(Data entries)

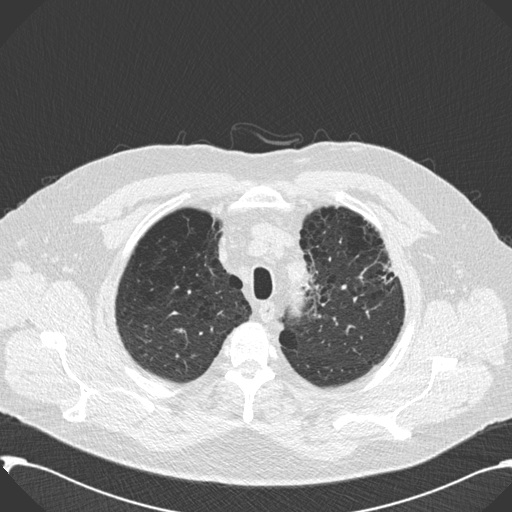
Axial slice from a low-dose chest CT screening exam. Second screening round (one year after baseline). Lung window (W 1500 / L -600 HU). 120 kVp. Slice 30 of 199 in the series. 512 × 512 image matrix. Male, age 59 years at enrolment.
Lesion marked by an expert reader, box from (x=367, y=249) to (x=408, y=307) px. Screening reader's record for this exam: no non-calcified nodule ≥4 mm recorded. Official screen result: negative screen, significant abnormalities not suspicious for lung cancer. Later outcome: lung cancer diagnosed 518 days after this screen — bronchiolo-alveolar carcinoma, mixed mucinous and non-mucinous, left upper lobe, stage IA (AJCC 6th edition), 20 mm at pathology.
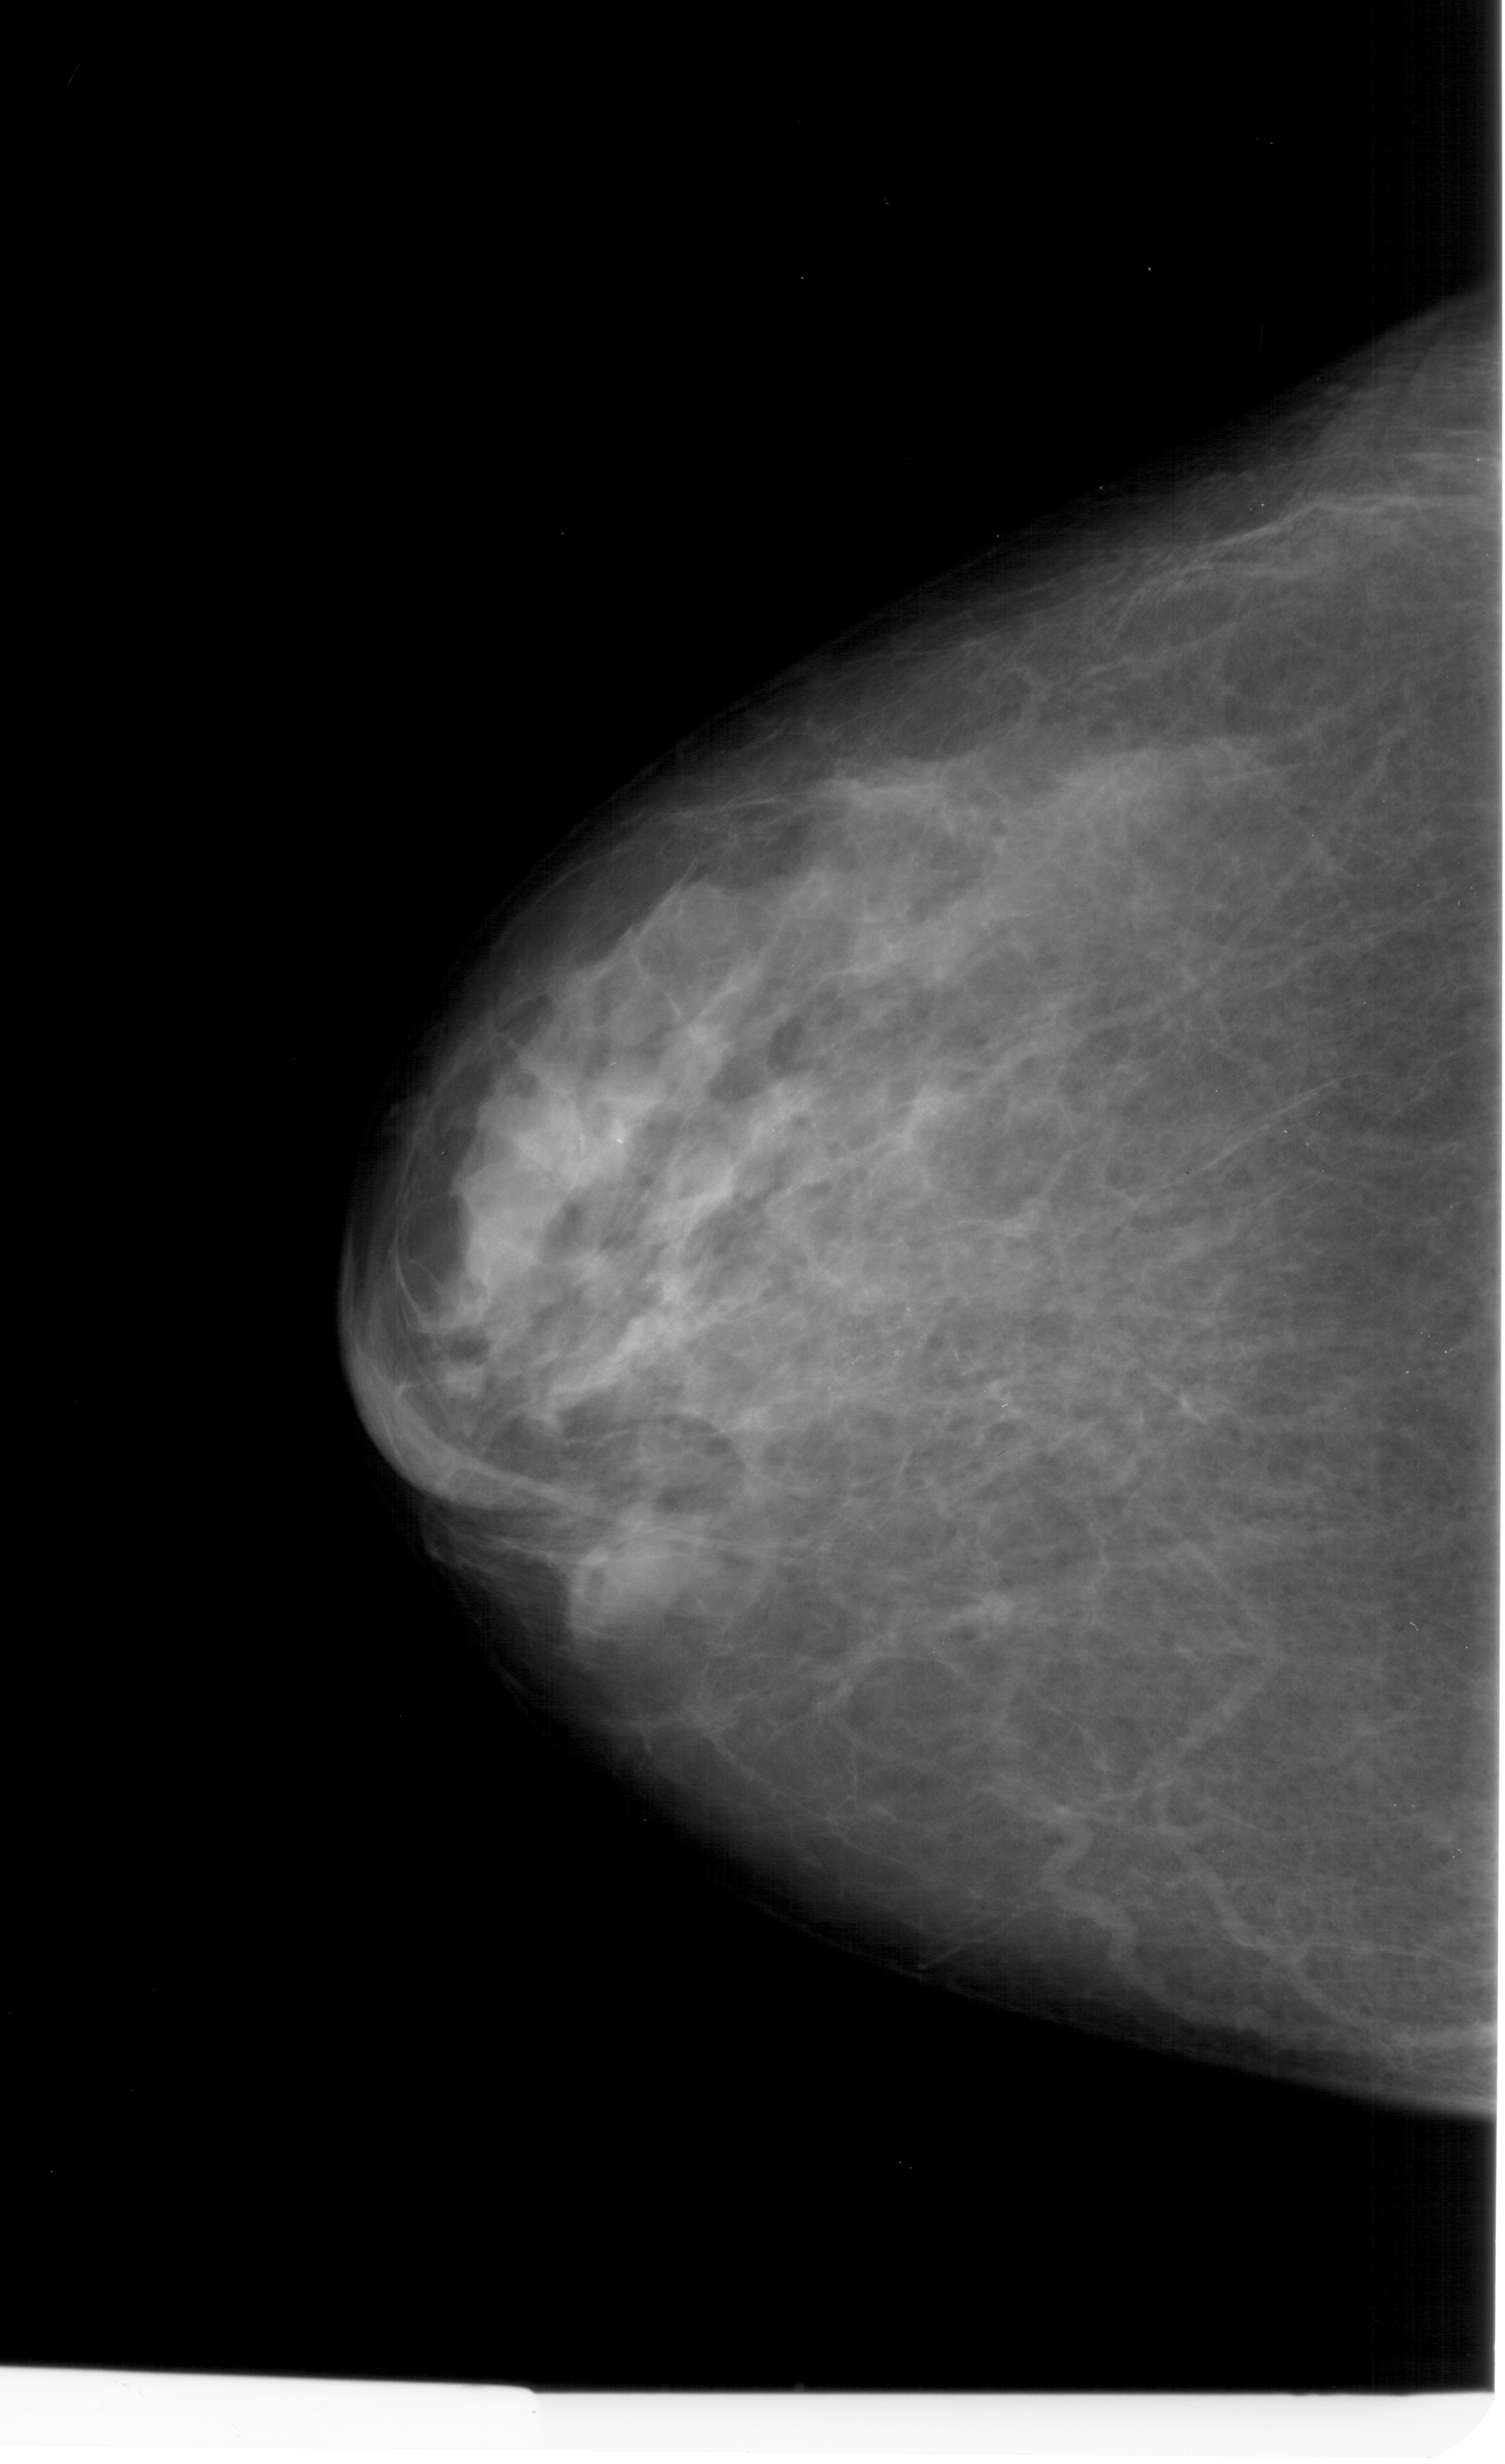
Scanned film-screen mammogram; left breast; craniocaudal (CC) view; breast composition: heterogeneously dense (BI-RADS density category 3 of 4); 1505 × 2464 image matrix.
Marked abnormalities (boxes around the expert regions of interest):
- calcifications, morphology pleomorphic, distribution clustered; BI-RADS assessment category 4; pathology (as recorded): benign: bounding box (x1, y1, x2, y2) in pixels: (746, 1234, 1039, 1463)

### Work request
The result should be every line of the data, reproduced exactly, with the images removed.

### Output for this exercise
Axial slice from a low-dose chest CT screening exam. Second screening round (one year after baseline). Lung window (W 1500 / L -600 HU). 120 kVp. Slice 30 of 199 in the series. 512 × 512 image matrix. Male, age 59 years at enrolment.
Lesion marked by an expert reader, box from (x=367, y=249) to (x=408, y=307) px. Screening reader's record for this exam: no non-calcified nodule ≥4 mm recorded. Official screen result: negative screen, significant abnormalities not suspicious for lung cancer. Later outcome: lung cancer diagnosed 518 days after this screen — bronchiolo-alveolar carcinoma, mixed mucinous and non-mucinous, left upper lobe, stage IA (AJCC 6th edition), 20 mm at pathology.
Scanned film-screen mammogram; left breast; craniocaudal (CC) view; breast composition: heterogeneously dense (BI-RADS density category 3 of 4); 1505 × 2464 image matrix.
Marked abnormalities (boxes around the expert regions of interest):
- calcifications, morphology pleomorphic, distribution clustered; BI-RADS assessment category 4; pathology (as recorded): benign: bounding box (x1, y1, x2, y2) in pixels: (746, 1234, 1039, 1463)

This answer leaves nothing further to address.